BEGIN

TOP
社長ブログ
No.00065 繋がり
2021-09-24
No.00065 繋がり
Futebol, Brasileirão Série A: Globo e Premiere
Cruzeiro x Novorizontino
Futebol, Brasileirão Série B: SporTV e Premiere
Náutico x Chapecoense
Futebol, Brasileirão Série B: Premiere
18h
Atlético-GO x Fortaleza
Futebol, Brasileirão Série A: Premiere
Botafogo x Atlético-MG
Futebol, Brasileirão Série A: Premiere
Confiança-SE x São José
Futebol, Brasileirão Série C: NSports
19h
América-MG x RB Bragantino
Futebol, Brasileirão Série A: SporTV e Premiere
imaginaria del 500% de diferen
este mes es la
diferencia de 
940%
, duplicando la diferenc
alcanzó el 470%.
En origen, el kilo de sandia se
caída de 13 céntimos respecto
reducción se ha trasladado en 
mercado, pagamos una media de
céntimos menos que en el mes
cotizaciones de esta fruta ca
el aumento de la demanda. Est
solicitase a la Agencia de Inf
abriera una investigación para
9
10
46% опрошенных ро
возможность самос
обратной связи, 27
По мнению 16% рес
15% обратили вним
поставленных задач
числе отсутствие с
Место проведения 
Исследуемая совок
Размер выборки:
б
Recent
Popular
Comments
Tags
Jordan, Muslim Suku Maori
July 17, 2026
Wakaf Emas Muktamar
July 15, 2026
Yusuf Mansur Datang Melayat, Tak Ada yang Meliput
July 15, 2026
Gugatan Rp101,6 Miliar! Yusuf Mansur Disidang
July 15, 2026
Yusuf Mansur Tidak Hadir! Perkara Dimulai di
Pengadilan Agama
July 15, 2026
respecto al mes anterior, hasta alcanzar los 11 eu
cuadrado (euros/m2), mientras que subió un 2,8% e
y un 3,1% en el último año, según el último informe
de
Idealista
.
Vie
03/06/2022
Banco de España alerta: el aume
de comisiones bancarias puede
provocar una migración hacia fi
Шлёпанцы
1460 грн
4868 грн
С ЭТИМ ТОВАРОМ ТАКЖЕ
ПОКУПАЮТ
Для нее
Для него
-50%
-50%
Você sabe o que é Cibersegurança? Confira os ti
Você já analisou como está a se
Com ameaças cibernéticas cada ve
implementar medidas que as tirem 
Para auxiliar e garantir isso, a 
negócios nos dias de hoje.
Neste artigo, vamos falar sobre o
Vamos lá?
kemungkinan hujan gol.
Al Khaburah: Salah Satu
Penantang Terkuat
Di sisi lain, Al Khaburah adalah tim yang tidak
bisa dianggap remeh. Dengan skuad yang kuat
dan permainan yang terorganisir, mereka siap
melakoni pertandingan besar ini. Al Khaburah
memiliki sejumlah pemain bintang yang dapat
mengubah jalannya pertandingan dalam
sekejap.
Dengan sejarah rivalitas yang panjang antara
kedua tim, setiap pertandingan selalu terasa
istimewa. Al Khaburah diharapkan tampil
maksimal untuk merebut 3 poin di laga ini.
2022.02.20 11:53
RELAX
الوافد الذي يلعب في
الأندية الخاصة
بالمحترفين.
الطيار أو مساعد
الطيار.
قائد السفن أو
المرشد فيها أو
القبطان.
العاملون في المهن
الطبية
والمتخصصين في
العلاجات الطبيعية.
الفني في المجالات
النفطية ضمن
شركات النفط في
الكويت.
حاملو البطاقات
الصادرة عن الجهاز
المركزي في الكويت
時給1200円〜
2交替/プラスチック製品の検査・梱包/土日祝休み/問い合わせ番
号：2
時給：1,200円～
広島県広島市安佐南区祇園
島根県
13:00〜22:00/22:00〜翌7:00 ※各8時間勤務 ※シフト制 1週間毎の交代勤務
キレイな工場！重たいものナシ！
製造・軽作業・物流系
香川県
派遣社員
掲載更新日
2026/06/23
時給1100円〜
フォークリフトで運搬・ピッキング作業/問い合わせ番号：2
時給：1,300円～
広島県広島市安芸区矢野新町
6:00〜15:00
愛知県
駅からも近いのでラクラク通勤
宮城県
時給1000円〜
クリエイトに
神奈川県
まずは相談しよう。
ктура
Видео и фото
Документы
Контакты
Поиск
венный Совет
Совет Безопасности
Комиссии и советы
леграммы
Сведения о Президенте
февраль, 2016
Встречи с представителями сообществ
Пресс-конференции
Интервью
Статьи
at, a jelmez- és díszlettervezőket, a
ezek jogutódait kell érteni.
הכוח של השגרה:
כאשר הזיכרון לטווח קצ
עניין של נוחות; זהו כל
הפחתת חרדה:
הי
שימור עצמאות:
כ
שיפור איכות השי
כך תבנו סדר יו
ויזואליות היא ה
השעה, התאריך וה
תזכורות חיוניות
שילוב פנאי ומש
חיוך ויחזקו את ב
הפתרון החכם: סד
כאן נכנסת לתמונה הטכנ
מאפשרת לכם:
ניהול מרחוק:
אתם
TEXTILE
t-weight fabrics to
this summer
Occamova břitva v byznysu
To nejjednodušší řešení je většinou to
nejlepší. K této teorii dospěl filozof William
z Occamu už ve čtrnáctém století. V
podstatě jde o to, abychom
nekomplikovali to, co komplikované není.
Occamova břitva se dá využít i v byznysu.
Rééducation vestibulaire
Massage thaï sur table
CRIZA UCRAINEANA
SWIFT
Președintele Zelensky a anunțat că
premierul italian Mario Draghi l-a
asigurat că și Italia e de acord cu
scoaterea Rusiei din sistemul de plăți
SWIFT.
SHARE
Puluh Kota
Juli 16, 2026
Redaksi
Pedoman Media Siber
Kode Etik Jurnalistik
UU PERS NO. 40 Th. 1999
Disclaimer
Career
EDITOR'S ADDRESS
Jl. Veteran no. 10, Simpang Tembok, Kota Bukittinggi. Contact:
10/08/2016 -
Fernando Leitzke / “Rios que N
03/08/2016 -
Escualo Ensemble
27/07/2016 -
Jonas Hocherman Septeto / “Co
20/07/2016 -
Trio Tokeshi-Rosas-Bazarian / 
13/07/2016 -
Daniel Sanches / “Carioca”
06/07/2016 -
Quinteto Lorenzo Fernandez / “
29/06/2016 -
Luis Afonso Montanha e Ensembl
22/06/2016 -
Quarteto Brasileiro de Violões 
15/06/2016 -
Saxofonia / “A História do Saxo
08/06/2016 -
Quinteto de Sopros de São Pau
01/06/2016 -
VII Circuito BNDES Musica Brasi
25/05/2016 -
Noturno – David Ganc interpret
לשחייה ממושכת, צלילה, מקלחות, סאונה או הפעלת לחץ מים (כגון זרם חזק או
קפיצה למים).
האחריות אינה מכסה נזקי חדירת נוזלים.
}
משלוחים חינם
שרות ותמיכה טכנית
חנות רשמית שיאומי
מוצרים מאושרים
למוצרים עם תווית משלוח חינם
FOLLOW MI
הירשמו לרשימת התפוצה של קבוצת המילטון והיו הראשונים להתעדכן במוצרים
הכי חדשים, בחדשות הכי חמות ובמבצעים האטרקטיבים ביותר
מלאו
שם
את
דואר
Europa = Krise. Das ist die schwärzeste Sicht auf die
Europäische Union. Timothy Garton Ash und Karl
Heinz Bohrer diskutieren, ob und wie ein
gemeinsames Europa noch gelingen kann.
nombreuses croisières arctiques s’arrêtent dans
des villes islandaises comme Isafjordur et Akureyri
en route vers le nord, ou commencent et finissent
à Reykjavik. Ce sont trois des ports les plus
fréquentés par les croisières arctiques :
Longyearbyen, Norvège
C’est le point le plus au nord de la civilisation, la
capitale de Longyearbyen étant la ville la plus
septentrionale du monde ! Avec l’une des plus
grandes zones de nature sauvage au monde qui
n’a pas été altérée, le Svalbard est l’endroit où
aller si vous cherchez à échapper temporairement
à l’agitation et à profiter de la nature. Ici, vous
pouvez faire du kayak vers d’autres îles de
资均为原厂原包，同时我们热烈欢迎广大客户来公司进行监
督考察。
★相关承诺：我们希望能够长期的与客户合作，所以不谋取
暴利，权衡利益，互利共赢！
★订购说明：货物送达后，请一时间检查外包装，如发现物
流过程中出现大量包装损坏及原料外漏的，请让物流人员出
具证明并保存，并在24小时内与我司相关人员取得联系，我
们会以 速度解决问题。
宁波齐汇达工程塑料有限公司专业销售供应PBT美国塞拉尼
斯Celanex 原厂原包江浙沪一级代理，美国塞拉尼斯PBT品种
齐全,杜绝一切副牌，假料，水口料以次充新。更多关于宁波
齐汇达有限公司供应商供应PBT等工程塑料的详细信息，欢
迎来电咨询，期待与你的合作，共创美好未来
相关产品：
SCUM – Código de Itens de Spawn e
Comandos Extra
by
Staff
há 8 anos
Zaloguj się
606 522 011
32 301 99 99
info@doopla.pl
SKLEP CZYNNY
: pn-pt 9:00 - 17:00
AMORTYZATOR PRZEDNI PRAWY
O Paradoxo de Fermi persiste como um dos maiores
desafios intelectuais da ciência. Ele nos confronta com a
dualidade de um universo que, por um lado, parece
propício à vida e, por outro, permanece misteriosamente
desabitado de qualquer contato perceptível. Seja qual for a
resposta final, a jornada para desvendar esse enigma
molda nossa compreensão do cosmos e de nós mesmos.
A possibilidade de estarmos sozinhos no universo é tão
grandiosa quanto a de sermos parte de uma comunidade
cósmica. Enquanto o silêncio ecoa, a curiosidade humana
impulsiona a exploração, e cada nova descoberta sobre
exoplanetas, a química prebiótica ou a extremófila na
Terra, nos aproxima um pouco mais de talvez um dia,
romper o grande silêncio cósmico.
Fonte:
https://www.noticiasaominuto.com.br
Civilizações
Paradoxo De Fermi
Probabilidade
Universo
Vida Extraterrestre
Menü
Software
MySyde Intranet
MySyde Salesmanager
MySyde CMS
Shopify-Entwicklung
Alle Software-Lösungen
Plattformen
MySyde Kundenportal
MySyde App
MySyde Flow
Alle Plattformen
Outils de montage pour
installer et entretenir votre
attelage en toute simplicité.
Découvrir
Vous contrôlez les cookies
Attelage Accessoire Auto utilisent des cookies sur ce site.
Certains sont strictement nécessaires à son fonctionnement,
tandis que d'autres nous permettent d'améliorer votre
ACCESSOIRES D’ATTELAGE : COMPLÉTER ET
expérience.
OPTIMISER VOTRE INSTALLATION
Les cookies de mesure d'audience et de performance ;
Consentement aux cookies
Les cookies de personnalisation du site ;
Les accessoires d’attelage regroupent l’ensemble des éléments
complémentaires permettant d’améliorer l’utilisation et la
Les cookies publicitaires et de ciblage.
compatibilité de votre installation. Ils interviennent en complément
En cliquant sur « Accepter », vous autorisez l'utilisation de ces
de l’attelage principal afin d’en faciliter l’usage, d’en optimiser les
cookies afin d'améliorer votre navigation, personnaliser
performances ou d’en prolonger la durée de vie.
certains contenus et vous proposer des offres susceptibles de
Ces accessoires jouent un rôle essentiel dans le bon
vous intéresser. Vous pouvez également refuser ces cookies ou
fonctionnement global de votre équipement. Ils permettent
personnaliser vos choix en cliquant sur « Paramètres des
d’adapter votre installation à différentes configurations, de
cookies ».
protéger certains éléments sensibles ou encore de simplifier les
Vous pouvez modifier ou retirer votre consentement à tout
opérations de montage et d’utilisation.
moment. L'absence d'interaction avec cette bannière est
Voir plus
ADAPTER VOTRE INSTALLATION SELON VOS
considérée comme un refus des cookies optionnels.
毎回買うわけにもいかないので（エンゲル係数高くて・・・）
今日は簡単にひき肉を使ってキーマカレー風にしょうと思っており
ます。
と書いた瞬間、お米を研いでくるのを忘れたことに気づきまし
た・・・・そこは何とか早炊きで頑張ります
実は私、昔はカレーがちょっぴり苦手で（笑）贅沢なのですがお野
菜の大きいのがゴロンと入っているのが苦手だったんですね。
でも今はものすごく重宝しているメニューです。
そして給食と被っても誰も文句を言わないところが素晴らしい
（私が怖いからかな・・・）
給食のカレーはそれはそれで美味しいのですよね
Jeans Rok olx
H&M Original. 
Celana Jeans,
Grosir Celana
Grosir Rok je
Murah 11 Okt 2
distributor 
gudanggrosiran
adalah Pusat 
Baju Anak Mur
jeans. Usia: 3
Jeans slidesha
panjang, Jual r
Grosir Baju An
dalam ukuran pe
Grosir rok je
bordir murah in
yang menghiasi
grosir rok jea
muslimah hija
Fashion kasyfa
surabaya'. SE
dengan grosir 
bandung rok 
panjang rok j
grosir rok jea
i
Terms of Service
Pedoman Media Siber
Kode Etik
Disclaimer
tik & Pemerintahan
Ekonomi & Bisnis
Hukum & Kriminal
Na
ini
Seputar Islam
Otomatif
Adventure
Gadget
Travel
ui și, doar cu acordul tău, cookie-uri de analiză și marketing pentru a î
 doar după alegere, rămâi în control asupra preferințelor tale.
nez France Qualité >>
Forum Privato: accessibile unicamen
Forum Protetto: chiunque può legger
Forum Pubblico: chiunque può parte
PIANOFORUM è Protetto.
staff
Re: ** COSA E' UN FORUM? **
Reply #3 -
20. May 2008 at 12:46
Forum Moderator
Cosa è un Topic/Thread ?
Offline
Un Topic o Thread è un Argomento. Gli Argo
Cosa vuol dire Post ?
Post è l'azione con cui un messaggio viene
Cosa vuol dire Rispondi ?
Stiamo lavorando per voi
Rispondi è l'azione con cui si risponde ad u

END

### Directive
From the beginning of the listing above down to the line with "Confiança-SE x São José", every line should be restated exactly.

### Answer space
TOP
社長ブログ
No.00065 繋がり
2021-09-24
No.00065 繋がり
Futebol, Brasileirão Série A: Globo e Premiere
Cruzeiro x Novorizontino
Futebol, Brasileirão Série B: SporTV e Premiere
Náutico x Chapecoense
Futebol, Brasileirão Série B: Premiere
18h
Atlético-GO x Fortaleza
Futebol, Brasileirão Série A: Premiere
Botafogo x Atlético-MG
Futebol, Brasileirão Série A: Premiere
Confiança-SE x São José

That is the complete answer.